WHAT YOU WILL DO: Pick each line that has "camera" out of the records.

EXTRACTED INFORMATION:
"""

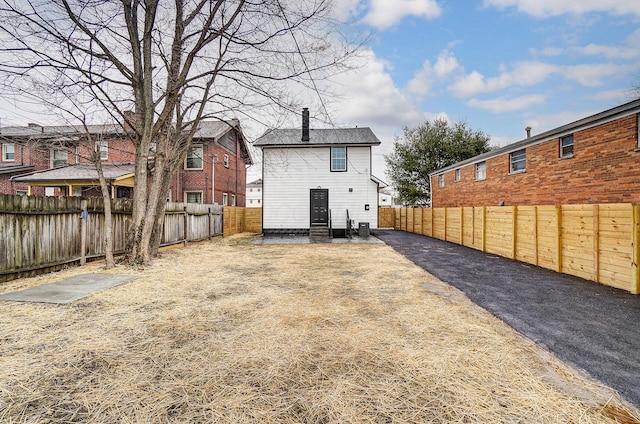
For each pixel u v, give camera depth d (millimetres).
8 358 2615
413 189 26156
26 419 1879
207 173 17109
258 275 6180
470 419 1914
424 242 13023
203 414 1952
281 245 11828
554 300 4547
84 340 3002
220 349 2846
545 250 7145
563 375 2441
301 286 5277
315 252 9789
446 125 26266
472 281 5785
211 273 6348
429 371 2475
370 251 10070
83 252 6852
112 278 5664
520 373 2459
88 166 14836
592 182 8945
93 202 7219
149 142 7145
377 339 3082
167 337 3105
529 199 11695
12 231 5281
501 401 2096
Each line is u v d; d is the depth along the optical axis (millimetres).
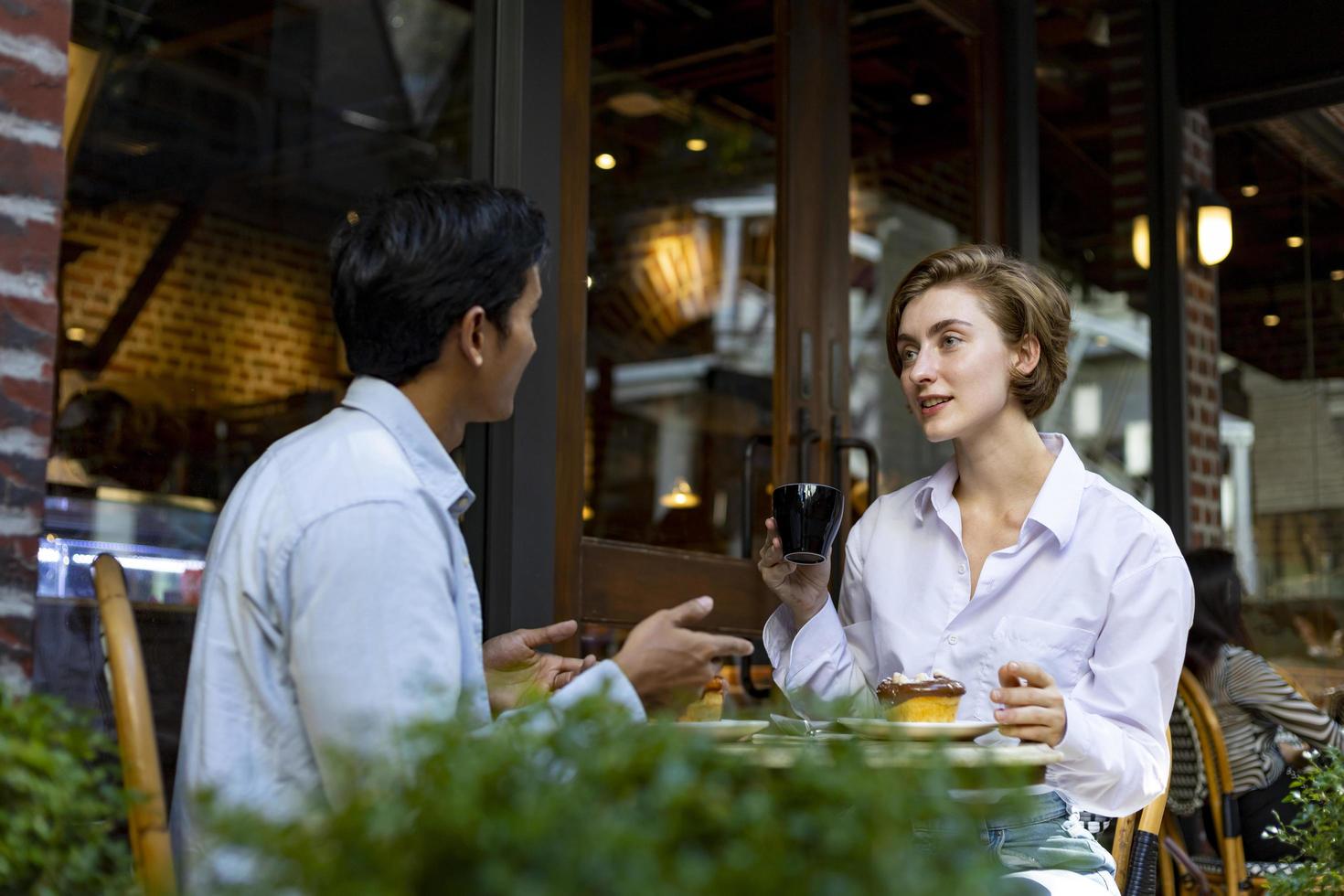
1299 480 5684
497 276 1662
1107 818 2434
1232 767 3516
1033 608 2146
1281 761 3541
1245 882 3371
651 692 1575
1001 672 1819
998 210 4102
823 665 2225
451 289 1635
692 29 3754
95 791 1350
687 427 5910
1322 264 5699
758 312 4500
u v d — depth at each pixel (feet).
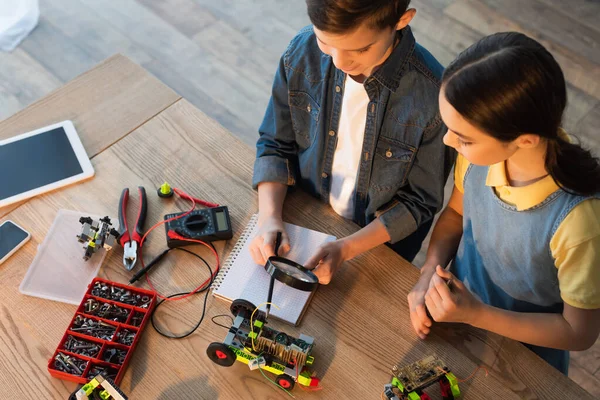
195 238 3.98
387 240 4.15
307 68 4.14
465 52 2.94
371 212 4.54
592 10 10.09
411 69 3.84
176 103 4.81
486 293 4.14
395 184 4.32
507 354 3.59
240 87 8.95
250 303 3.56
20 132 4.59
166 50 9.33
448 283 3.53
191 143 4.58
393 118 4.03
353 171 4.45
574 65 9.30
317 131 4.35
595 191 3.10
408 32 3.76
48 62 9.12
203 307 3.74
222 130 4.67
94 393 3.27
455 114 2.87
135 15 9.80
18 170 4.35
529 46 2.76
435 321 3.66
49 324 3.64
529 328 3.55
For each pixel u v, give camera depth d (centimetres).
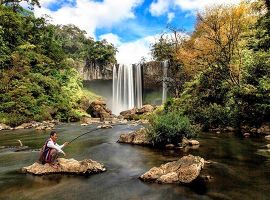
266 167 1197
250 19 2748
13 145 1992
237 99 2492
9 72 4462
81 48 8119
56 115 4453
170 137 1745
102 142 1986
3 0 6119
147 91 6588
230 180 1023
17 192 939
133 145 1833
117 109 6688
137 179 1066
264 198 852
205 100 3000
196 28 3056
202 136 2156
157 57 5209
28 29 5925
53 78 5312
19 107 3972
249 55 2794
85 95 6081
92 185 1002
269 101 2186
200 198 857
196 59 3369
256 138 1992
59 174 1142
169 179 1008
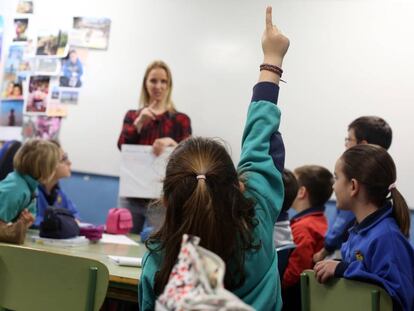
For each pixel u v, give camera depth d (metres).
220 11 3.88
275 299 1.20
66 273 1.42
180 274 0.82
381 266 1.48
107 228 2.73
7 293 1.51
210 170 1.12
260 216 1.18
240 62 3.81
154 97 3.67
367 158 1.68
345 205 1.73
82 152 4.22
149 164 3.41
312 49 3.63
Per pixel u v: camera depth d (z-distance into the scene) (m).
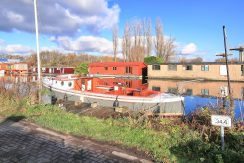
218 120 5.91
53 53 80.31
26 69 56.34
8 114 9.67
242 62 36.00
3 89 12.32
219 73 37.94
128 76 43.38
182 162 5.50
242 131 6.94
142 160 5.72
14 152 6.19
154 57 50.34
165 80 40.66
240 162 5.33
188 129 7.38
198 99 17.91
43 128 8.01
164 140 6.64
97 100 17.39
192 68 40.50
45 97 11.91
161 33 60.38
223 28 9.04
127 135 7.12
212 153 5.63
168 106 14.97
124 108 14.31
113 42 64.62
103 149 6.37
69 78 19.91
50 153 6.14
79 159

"""

YOUR SOLUTION:
For each pixel u v, give camera depth d (millimetres).
For each pixel u v, give camera depth d (centimetres).
For each pixel u v, give camera depth d (metres).
Per pixel u v: camera depth d (z-distance into the scene) (m).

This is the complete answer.